Wednesday, October 18, 2017

Kurds Fall Back To 2014 Borders

For the second day, the Peshmerga continued to withdraw from territory they occupied during 2014. All did not go peacefully however as there was a short gun battle at Mosul Dam.

Starting on October 16, the Kurds began pulling out from territory they moved into after the government forces collapsed in the face of the Islamic State in 2014. That started in northeast Diyala where Daquq, Qara Tapa, Jalawla and Mandali were all abandoned. After negotiations, the Peshmega pulled out of Khanaqin as well. That was an important district because it has a large Kurdish population. In Ninewa, Bashiqa, Makhmour, Gwar, Rabia, and Snune in the Sinjar district were all turned over to the federal forces the next day. Sinjar town itself was handed over to a Yazidi Hashd unit. These all went off without a hitch. That was not true for Mosul Dam. There the Hashd and Federal Police advanced on the area, only to get into a gun battle with the Peshmerga stationed there. 8 Hashd and 1 Peshmerga were killed as a result, and 4 Peshmerga were wounded. The fighting was apparently a short clash, and cooler heads prevailed before the Kurds pulled back. Prime Minister Haidar Abadi when he first sent federal forces into Kirkuk demanded that Irbil fall back to the positions it held before the summer of 2014. It appeared that the Kurdistan Regional Government (KRG) was complying with that on the ground. That was important because all of these district the Kurds claimed as theirs. Many of them have mixed or minority populations however, but Irbil was even willing to give up Khanaqin with a Kurdish majority.

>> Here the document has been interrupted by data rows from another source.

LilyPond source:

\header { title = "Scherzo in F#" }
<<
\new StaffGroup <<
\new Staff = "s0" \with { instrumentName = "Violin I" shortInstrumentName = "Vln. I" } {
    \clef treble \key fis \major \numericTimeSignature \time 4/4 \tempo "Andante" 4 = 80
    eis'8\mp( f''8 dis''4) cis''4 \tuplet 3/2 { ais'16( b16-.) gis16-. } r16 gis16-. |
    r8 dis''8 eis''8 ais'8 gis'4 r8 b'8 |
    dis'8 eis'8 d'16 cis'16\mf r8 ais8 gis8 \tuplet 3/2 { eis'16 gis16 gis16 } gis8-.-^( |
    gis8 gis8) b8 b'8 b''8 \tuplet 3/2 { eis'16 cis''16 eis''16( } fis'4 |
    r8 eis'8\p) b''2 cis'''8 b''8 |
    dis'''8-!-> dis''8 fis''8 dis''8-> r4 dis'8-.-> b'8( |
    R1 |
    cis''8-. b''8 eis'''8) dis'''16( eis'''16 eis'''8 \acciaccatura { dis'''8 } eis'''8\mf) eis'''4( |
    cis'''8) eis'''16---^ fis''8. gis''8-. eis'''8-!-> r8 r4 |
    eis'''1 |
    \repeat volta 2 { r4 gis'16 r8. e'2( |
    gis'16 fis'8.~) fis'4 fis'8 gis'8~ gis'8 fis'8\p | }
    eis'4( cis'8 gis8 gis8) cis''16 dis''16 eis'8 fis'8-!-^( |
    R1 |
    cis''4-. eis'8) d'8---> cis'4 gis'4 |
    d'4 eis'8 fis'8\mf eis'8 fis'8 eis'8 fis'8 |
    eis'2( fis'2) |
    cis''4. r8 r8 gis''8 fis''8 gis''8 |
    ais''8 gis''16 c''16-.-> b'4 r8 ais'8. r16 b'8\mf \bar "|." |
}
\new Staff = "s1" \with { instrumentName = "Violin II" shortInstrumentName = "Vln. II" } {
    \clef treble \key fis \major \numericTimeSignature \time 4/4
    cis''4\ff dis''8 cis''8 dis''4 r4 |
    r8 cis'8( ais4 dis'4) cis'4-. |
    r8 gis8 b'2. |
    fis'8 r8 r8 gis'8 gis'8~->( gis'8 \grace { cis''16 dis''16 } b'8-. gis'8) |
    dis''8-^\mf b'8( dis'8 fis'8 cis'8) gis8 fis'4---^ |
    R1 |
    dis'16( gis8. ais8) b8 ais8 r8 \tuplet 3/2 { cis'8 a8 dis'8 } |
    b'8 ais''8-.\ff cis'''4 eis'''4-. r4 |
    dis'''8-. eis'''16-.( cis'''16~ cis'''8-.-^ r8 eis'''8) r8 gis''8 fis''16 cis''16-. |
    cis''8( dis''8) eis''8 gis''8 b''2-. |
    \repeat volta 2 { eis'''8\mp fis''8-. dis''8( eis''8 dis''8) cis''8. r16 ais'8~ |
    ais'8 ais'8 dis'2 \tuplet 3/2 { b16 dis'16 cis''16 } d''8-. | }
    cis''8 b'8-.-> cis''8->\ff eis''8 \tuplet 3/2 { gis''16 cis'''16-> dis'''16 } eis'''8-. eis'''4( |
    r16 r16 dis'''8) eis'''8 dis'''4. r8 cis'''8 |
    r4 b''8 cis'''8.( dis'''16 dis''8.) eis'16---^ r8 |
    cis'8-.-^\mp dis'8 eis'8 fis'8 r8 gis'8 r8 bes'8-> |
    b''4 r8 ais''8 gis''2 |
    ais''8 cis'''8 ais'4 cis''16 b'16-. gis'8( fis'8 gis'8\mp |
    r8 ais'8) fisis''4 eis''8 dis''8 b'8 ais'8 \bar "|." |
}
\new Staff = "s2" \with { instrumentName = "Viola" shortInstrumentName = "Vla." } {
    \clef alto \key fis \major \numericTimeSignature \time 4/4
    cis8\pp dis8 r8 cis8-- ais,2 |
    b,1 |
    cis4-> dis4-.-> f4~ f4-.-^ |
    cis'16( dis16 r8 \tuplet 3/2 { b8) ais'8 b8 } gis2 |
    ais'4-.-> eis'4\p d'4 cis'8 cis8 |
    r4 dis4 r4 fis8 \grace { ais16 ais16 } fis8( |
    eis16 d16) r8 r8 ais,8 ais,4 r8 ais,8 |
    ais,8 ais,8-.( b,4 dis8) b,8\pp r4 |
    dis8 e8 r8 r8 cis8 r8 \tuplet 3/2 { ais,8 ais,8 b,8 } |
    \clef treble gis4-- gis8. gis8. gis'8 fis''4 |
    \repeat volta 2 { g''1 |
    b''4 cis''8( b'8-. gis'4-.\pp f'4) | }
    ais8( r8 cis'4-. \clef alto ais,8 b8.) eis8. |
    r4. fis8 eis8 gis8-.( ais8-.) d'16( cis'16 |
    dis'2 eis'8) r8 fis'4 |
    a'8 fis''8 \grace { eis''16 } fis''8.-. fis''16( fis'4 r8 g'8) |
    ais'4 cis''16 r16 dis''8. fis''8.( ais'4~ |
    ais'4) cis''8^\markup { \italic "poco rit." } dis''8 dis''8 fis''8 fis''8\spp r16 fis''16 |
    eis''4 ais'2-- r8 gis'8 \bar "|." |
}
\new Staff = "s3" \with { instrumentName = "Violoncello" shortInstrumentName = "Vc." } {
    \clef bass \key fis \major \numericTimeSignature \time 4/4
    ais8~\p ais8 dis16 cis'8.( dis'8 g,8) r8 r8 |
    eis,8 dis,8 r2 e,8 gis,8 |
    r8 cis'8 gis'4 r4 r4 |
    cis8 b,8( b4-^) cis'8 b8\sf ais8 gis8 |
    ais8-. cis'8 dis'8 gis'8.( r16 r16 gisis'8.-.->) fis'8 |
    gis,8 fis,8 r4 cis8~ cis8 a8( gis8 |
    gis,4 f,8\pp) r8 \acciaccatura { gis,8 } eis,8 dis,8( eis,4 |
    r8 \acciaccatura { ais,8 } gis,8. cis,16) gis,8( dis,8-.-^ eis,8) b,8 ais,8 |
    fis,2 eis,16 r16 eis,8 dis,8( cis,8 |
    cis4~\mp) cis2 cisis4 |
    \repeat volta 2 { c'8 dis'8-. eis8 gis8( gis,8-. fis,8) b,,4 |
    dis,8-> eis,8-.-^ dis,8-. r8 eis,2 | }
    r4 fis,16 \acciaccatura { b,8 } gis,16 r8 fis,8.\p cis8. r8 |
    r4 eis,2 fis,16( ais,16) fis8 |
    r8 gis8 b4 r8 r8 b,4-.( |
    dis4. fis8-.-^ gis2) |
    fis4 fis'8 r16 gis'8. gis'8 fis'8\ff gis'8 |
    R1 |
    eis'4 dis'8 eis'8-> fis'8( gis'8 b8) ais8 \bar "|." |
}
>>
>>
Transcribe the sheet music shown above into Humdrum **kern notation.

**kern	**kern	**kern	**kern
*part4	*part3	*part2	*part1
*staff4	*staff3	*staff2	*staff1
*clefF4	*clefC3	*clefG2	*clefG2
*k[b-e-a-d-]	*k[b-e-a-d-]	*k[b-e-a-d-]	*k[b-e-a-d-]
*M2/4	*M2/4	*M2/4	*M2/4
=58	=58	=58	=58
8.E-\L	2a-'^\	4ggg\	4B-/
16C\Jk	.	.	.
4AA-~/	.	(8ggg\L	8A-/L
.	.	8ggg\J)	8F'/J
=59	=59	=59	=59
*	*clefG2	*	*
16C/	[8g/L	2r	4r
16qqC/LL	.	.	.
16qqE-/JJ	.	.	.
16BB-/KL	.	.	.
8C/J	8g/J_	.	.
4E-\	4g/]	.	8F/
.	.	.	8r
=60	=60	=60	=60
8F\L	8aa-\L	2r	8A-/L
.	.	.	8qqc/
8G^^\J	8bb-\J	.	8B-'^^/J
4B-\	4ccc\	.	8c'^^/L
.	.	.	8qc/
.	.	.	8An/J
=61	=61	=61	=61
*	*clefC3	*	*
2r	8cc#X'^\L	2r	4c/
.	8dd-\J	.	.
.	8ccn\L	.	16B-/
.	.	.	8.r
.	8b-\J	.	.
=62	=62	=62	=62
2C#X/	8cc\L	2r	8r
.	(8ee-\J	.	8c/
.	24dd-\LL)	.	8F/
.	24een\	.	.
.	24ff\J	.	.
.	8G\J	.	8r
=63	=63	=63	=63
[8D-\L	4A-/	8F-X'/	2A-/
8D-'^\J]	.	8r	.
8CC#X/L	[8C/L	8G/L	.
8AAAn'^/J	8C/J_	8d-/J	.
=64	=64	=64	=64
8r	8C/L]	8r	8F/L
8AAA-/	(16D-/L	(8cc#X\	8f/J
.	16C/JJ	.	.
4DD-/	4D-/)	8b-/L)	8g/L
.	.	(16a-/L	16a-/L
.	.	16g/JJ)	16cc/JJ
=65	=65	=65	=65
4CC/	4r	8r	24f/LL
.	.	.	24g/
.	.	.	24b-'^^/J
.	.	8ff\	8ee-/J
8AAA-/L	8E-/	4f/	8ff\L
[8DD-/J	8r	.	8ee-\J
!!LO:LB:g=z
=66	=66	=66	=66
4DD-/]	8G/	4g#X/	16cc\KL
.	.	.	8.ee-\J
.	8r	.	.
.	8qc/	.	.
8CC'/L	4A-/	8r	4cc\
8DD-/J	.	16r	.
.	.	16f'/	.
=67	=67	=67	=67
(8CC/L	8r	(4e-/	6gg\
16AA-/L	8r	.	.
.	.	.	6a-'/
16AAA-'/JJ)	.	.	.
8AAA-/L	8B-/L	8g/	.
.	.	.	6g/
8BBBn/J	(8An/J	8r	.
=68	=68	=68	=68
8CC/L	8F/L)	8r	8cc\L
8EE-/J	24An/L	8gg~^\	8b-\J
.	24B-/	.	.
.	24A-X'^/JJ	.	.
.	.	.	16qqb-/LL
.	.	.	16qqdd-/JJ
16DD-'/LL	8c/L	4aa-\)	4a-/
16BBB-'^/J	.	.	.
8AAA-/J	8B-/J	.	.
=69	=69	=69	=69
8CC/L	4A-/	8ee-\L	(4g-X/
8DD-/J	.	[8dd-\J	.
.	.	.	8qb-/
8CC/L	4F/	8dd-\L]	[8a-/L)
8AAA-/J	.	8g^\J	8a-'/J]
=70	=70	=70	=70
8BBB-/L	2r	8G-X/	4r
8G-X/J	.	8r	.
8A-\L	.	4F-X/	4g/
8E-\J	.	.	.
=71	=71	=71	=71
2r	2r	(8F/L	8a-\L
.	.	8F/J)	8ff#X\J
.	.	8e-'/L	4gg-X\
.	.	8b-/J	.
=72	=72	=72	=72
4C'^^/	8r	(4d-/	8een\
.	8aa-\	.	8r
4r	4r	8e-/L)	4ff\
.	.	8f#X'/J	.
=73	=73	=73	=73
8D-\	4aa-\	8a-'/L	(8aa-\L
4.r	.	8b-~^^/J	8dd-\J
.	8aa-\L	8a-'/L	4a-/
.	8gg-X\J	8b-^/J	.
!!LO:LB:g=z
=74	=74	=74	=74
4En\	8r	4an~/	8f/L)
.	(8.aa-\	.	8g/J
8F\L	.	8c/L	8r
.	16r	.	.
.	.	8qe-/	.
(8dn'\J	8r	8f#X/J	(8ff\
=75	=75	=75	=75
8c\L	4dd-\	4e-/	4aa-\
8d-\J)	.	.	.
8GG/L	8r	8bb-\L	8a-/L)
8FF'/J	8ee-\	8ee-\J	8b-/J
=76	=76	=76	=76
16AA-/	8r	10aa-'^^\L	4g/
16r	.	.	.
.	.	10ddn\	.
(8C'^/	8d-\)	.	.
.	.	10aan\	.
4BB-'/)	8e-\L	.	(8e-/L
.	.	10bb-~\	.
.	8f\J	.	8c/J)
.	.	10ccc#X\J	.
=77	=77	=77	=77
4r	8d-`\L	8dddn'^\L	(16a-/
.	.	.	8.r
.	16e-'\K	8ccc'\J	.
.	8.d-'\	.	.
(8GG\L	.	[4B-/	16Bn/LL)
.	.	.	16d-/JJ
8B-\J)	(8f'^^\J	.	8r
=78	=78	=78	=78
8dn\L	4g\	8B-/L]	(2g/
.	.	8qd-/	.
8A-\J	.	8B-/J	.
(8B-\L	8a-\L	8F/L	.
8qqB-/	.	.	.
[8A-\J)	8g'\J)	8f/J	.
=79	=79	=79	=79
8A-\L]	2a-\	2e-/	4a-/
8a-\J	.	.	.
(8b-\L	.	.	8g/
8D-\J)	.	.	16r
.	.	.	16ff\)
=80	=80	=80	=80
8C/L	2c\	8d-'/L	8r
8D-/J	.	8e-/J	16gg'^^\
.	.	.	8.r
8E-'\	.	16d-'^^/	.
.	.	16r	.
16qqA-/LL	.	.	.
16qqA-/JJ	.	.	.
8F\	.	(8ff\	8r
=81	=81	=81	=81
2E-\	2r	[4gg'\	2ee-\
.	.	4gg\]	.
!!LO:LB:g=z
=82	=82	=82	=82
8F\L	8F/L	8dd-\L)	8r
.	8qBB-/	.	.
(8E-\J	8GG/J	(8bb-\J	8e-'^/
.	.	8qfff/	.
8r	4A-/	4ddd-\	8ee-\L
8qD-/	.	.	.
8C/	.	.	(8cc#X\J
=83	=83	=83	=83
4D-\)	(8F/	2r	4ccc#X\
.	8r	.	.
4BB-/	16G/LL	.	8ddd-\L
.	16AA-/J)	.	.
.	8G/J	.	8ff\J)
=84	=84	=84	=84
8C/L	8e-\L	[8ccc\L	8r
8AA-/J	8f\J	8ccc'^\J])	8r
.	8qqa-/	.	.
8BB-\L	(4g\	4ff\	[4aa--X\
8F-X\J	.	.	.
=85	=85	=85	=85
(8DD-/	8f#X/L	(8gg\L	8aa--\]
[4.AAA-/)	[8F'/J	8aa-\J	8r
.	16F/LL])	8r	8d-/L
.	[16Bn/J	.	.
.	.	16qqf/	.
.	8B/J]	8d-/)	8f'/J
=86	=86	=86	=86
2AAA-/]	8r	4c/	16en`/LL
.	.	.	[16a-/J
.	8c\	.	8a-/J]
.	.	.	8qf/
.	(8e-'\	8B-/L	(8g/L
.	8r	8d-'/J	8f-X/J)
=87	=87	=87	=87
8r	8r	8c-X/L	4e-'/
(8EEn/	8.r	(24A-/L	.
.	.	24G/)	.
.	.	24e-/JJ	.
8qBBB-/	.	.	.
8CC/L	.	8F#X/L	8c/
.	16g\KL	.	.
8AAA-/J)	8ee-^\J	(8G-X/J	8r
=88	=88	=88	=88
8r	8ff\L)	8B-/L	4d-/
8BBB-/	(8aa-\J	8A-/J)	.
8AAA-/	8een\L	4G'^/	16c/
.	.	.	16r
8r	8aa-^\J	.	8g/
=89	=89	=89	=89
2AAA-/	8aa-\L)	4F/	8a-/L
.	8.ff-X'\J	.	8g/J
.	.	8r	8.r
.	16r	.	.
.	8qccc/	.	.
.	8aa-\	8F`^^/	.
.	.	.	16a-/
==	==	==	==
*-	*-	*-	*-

That was not the official line from the KRG however. President Massoud Barzani did not make an appearance after the Kurdish collapse in Kirkuk but issued a statement. It said that the Kurds were abiding by the agreement they made with Baghdad before the Mosul operation. The Peshmerga Ministry added that this arrangement was made with the United States’ backing. The problem with those claims was that the Mosul deal had the Kurds holding onto all the territory they had before the campaign started, and the KRG only agreed to give up any land it gained during the battle. Now the Kurds are relinquishing nearly everything they took in the summer of 2014. Barzani and the Ministry appeared to be trying to save face on what was a full-scale retreat. More importantly it won’t stave off the political reckoning both will face for losing Kirkuk, half their source of oil, and almost all of the disputed territories.


Buratha News, “Evacuation of Kurdish party headquarters in Mandali east Diyala,” 10/16/17

Al Forat, “Peshmerga burning its headquarters before its withdrawal from Daquq,” 10/16/17

Al Ghad Press, “Dead and wounded in clashes between the Peshmerga and popular crowd at the Mosul Dam,” 10/17/17

Iraq Newspaper, "Iraqi Newspaper: The Killing Of 9 Peshmerga And One From The Christian Crowd In Mosul Dam And Comment Of Barzani," 10/17/17

Al Maalomah, “Law enforcement is moving to liberate the Mosul Dam from the Peshmerga,” 10/16/17

Morris, Loveday, El-Ghobashy, Tamer and Shwan, Aaso Ameen, “Iraqi forces move deeper into Kurdish-held areas, redrawing political map,” Washington Post, 10/17/17

NINA, “Al-Abadi Office: The agreement with the Region that includes the withdrawal of the Peshmerga from the areas that are liberated,” 11/17/16
- “Peshmerga Forces Begin To Withdraw From Their HQs In Qara Taba Of Diyala,” 10/16/17
- “The Security forces entered Jalawla northeast of Baquba from three axes,” 10/16/17

Reuters, “Iraqi-backed Yazidi group takes over Sinjar after Kurdish pullout: residents,” 10/16/17

Rudaw, “Abadi, Hashd demand PUK hand over sites in Kirkuk: Masum delivers message,” 10/13/17
- “Barzani: Blood of the martyrs, calls for independence are ‘not wasted,’” 10/17/17
- “Iraqi forces, Shiite militia control series of Peshmerga-held areas,” 10/17/17
- “Peshmerga-Iraqi army lines stand as agreed in Mosul offensive: Ministry,” 10/17/17

1 comment:

Roger said...

It's too bad the Kurds don't have an outlet to the sea.